Treatment of murine cytomegalovirus salivary-gland infection by combined therapy with ganciclovir and thymic humoral factor γ2

An optimal therapeutic regimen against primary CMV salivary-gland infection has not yet been developed. We used a murine CMV (MCMV) model system to assess the ability of combined thymic humoral factor THF-gamma 2 immunotherapy and ganciclovir (GCV) antiviral chemotherapy to eliminate detectable viral DNA from salivary glands of infected animals. Mice in different experimental groups were inoculated intraperitoneally with MCMV, treated, and then sacrificed either 2 weeks or 3 months later. To amplify and detect MCMV DNA in infected salivary-gland tissue, we developed a sensitive polymerase chain reaction (PCR) using a glycoprotein B gene primer pair that amplifies a 356 bp segment. During the acute phase of the infection, the detection of high titers of infectious virus in the salivary glands correlated with a strong PCR amplification signal. Although active virions could not be recovered from untreated animals 3 months after viral inoculation, the PCR assay detected a latent MCMV genome. Treatment with either GCV alone or THF-gamma 2 alone had little or no effect on the presence of MCMV DNA. By contrast, combined treatment with THF-gamma 2 and GCV significantly reduced the amount of salivary-gland MCMV DNA to below the limit of PCR detection. The results presented here, and experimental data from previous MCMV research in our laboratories, imply that elimination of the virus from the salivary glands could be due in part to THF-gamma 2 restoration of the various MCMV-suppressed, cell mediated immune-responses. Combining THF-gamma 2 immunotherapy and GCV antiviral chemotherapy may be an important step toward an effective therapeutic regimen that has the potential to prevent the establishment of viral latency ensuing from primary MCMV salivary-gland infection.

## Exercise prompt
In the cytomegalovirus treatment abstract, find every abbreviation that first appears in parentheses right after its full form. List each one with that full form.

[Stored items]
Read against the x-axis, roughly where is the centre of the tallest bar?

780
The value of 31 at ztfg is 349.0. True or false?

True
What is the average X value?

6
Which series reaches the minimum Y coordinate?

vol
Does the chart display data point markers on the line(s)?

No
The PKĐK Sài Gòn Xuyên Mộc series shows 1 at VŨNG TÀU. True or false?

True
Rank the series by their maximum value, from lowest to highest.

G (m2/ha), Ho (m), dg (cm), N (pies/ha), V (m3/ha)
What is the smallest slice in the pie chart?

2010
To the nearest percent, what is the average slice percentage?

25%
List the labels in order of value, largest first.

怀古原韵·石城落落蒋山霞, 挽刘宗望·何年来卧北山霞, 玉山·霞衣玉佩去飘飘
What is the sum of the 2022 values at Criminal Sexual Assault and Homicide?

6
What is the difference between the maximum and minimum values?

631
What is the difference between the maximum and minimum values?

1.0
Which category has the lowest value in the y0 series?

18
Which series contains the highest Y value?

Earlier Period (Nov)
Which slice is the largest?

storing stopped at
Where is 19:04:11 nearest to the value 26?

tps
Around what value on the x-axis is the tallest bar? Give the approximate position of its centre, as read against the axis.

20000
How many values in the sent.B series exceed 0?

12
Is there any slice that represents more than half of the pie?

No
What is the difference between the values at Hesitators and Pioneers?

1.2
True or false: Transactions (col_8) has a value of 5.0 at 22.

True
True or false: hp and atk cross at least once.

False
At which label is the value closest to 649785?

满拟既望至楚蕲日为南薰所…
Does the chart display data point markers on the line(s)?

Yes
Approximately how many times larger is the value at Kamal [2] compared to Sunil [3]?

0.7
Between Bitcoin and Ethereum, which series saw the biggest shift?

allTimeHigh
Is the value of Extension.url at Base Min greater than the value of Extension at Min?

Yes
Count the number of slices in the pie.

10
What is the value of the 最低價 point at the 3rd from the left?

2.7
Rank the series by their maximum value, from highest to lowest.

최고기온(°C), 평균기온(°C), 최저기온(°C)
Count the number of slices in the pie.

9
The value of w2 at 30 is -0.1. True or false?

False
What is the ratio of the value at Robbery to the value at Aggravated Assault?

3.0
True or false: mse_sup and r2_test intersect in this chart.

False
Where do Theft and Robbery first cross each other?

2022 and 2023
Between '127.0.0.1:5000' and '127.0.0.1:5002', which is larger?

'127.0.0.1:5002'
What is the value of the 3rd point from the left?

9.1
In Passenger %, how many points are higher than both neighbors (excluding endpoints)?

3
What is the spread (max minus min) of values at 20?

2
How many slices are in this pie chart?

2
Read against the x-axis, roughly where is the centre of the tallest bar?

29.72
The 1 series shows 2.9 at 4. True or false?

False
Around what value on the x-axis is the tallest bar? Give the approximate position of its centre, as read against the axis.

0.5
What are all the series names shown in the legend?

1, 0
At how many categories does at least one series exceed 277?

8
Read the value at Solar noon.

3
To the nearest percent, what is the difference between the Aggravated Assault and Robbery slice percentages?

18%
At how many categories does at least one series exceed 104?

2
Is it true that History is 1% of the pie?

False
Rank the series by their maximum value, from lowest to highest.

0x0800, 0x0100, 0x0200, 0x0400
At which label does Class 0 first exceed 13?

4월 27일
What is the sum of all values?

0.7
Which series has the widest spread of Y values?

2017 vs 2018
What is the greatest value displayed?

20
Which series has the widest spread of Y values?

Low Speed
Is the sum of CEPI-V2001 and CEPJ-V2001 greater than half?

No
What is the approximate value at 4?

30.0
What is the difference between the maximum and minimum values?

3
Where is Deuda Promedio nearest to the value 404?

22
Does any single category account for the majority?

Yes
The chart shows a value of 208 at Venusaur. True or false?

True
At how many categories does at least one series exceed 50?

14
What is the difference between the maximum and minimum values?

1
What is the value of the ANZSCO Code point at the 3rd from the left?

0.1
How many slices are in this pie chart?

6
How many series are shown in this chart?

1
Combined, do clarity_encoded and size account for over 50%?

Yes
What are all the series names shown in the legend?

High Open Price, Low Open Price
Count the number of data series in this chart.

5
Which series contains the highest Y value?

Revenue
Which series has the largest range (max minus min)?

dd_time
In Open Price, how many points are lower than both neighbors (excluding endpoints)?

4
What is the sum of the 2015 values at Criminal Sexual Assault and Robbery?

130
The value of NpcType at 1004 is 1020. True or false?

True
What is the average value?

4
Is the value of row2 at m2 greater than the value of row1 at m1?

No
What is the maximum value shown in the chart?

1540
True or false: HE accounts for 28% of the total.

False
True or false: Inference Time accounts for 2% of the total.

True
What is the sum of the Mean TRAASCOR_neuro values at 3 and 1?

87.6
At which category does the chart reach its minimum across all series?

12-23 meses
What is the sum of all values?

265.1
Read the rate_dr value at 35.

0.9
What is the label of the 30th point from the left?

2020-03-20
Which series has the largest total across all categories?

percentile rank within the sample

## Exercise answer
MCMV: murine CMV
GCV: ganciclovir
PCR: polymerase chain reaction